Khamenei tried to consolidate power in his regime by selecting Ebrahim Raisi as president and handpicking members of parliament. Yet, he has failed so far, as Raisi’s government holds the record of cabinet changes since the 1979 revolution with three resignations, one impeachment, and two dismissals. In addition, the regime’s infightings have increased, forcing Khamenei to call for “unity” among heads of the branches.
Thus, this situation represents the most significant predicament faced by the crisis-plagued regime.
To hold their grip on power, the mullahs have tried to detract what many consider as a revolution in the making in Iran by promoting pseudo alternatives or speaking of “civil disobedience” as the only solution for regime change.
The regime has tried to portray that the only alternative to the mullahs’ rule is returning to the previous dictatorship. But, the Iranian people’s unwavering determination to establish a secular republic, demonstrated in the slogan “Down with the oppressor, be it Shah or the Mullahs,” has foiled the regime’s plot.
How would civil disobedience bear results in a country that lacks basic freedoms and people’s righteous demands are answered with bullets?
In consequence, Tehran’s escalating international seclusion is becoming increasingly apparent, and there is a mounting clamor to designate its principal repressive entity, the Revolutionary Guards (IRGC), as a pariah organization while intensifying the pressure on the ruling theocracy.
The Revolutionary Guards’ Financial Empire
In a nutshell, the Iranian regime is in a quagmire, devoid of viable remedies for the nation’s socio-economic turmoil. It is confronted with an outraged populace and a well-coordinated Resistance movement while simultaneously grappling with escalating global isolation. Moreover, it has been unable to dissuade the uprising from its intended path, rendering the regime’s predicament all the more hopeless.

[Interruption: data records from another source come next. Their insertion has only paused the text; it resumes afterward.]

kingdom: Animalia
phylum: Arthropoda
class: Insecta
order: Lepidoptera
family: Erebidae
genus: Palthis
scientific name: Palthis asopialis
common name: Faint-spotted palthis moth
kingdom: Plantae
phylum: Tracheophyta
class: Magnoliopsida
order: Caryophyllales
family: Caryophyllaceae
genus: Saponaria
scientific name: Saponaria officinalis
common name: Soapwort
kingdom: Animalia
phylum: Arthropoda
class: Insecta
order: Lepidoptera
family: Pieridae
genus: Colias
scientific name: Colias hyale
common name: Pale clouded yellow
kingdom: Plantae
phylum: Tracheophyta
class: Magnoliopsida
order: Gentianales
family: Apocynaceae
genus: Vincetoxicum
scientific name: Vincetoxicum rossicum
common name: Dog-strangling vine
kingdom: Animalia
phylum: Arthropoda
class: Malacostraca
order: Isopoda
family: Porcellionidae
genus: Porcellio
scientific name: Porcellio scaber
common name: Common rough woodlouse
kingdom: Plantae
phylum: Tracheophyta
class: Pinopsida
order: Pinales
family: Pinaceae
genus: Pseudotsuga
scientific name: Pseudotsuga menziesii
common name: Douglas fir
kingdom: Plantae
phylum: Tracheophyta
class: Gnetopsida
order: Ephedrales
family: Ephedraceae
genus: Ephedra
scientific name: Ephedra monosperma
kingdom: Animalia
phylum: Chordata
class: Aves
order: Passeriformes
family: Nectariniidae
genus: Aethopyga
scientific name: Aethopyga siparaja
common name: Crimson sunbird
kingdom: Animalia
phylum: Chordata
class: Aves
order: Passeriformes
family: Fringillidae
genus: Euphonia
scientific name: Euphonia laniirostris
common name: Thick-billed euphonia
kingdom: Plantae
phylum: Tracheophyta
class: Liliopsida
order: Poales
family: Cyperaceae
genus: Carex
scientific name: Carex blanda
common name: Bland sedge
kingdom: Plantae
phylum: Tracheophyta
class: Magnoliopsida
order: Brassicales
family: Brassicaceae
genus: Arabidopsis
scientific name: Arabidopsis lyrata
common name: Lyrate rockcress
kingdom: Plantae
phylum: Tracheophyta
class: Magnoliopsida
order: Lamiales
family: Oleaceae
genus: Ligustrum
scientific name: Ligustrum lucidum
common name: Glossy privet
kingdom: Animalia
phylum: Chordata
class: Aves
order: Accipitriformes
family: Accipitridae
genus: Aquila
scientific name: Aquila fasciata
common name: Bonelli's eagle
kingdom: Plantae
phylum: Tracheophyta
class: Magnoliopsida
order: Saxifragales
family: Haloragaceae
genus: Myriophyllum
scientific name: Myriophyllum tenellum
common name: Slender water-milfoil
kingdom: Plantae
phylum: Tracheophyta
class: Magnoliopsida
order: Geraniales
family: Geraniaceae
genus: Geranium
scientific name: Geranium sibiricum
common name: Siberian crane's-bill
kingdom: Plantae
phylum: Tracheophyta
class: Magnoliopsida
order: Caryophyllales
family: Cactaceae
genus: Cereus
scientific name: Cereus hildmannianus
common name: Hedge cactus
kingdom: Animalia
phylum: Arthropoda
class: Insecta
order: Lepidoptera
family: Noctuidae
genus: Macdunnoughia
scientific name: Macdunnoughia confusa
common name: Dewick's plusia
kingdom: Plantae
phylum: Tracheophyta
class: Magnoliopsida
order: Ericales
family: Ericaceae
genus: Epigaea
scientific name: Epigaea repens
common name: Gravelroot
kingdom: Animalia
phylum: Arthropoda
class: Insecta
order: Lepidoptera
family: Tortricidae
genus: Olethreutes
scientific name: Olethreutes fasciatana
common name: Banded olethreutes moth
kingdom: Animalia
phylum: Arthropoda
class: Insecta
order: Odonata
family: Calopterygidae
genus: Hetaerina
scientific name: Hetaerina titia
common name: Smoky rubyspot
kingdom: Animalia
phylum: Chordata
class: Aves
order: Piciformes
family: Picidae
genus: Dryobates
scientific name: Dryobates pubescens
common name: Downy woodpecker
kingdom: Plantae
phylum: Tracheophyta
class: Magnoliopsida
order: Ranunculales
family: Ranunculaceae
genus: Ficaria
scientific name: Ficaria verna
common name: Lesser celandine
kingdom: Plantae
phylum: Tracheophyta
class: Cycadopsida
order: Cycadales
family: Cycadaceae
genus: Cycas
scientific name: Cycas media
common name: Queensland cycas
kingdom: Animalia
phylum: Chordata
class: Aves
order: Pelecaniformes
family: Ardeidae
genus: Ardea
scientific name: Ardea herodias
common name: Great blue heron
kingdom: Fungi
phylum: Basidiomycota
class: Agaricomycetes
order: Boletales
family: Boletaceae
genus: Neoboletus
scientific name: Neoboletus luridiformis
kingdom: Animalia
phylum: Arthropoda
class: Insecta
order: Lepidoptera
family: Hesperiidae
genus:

The Iranian people’s fortitude and resilience throughout centuries of subjugation and hardship have earned them a bright future ripe with opportunity and hope. Their unwavering commitment to this future is demonstrated by their willingness to make unimaginable sacrifices. The international community must now shoulder the responsibility of aiding the Iranian people in their pursuit of happiness by recognizing their rights to self-determination and self-defense.
The regime’s impending downfall is evident, and to overlook this reality and continue negotiations with such an oppressive entity is to turn a blind eye to the people’s plight. It is time to increase the pressure on the regime and support the Iranian people’s righteous cause.